Fix autotune agent from passing incorrect configurations and enforce test agent to use input from reference code by shangkunwang01 · Pull Request #47 · AI-Hypercomputer/accelerator-agents

shangkunwang01 · 2026-06-03T02:06:55Z

No description provided.

…ntention when num_concurrent is high

…t into AutotuneSummaryAgent and change write_autotune_specs_tool to force JSON format

…l tolerance into session state and test prompts

…ructions and error handling logic

…ver and client pipelines

NinaCai · 2026-06-05T14:40:42Z

+    jitter = random.uniform(0.1, 2.0)
+    logger.info(f"Sleeping for {jitter:.2f}s (jitter) to avoid DB lock.")
+    time.sleep(jitter)
+


This part is in #46.

Yeah, I did rebase and it showed here. I stack these two pr together. I think once the first one is merge and then rabasing, these overlap will disapper?

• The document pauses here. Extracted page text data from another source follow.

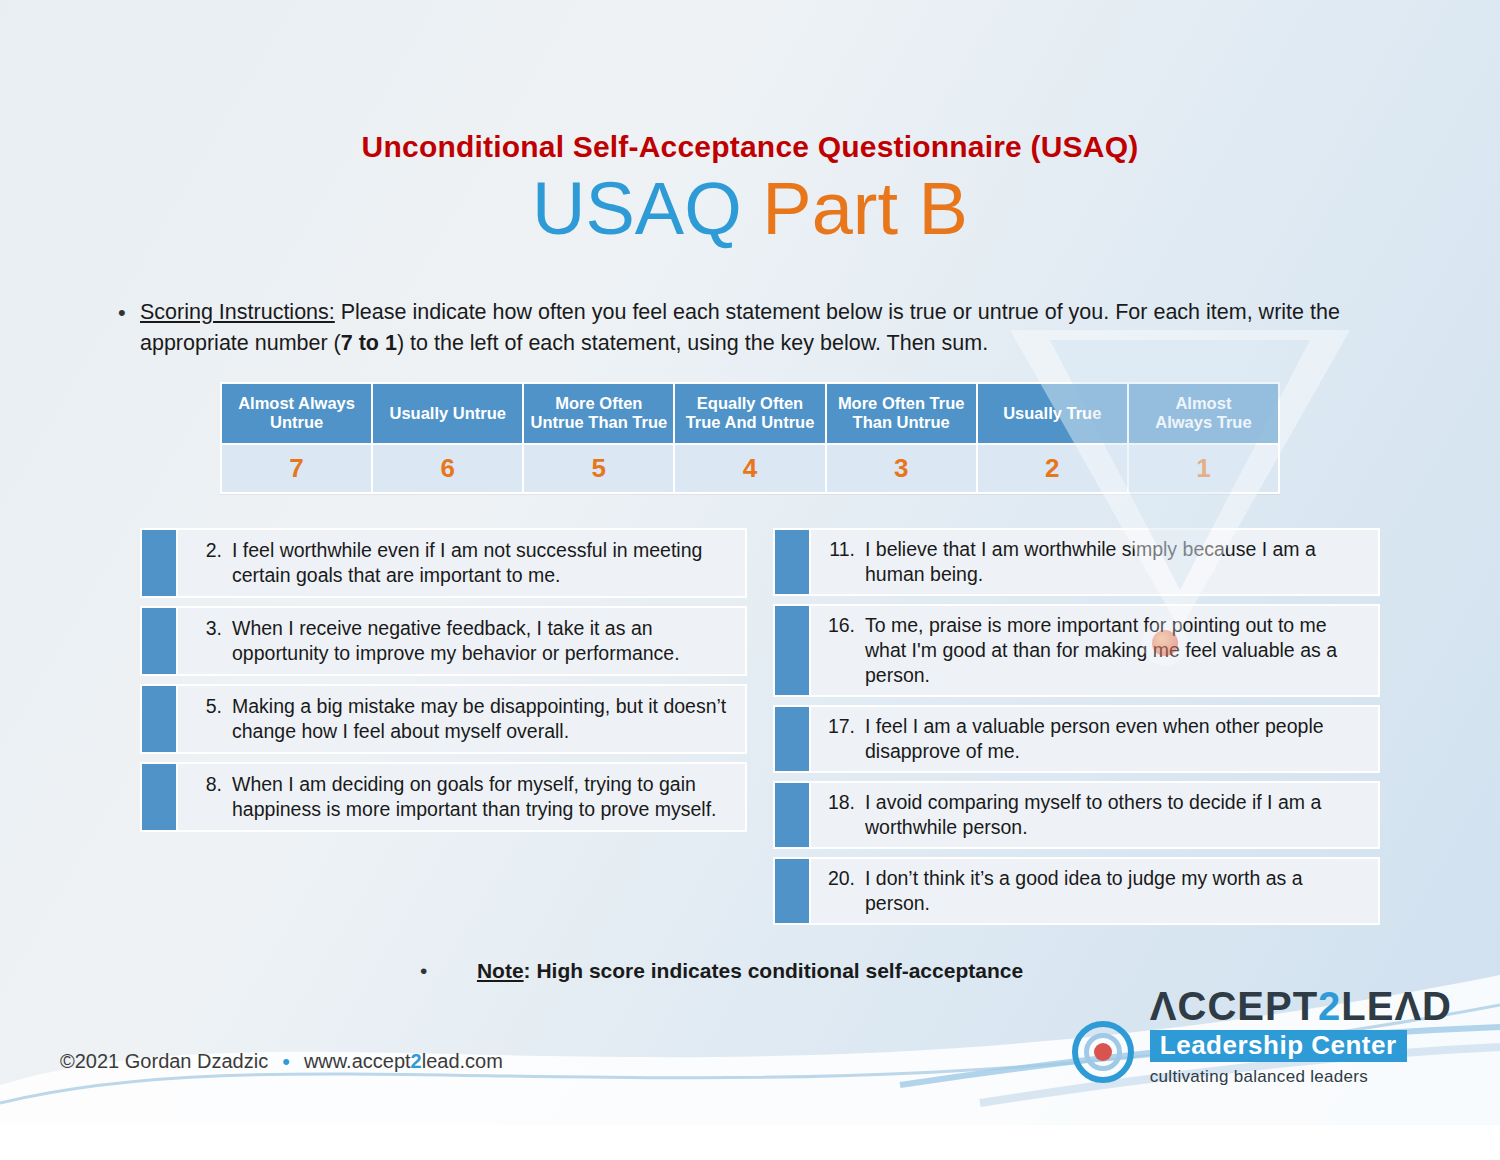Unconditional Self-Acceptance Questionnaire (USAQ)
USAQ Part B
• Scoring Instructions: Please indicate how often you feel each statement below is true or untrue of you. For each item, write the appropriate number (7 to 1) to the left of each statement, using the key below. Then sum.
| Almost Always Untrue | Usually Untrue | More Often Untrue Than True | Equally Often True And Untrue | More Often True Than Untrue | Usually True | Almost Always True |
| --- | --- | --- | --- | --- | --- | --- |
| 7 | 6 | 5 | 4 | 3 | 2 | 1 |
2.
I feel worthwhile even if I am not successful in meeting certain goals that are important to me.
3.
When I receive negative feedback, I take it as an opportunity to improve my behavior or performance.
5.
Making a big mistake may be disappointing, but it doesn’t change how I feel about myself overall.
8.
When I am deciding on goals for myself, trying to gain happiness is more important than trying to prove myself.
11.
I believe that I am worthwhile simply because I am a human being.
16.
To me, praise is more important for pointing out to me what I'm good at than for making me feel valuable as a person.
17.
I feel I am a valuable person even when other people disapprove of me.
18.
I avoid comparing myself to others to decide if I am a worthwhile person.
20.
I don’t think it’s a good idea to judge my worth as a person.
• Note: High score indicates conditional self-acceptance
©2021 Gordan Dzadzic • www.accept2lead.com
ΛCCEPT2 LEΛD
Leadership Center
cultivating balanced leaders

You don't need to rebase the code from other PRs. In fact, this will make merging more complex. If you are to revert the rebase, let's do this.

NinaCai · 2026-06-05T15:10:16Z

      ),
    )

+  def _save_iteration_files(


This code change is in the previous PR too.

Same as before.

Let's remove the changes from the other PR.

NinaCai · 2026-06-05T15:11:13Z

          "code": mock_code_content,
          "timeout": MOCK_EXECUTION_TIMEOUT,
-          "backend_type": "cpu",
+          "backend_type": "tpu",


Why is it changed to tpu?

If the original code has pallas kernel, mock test can fail.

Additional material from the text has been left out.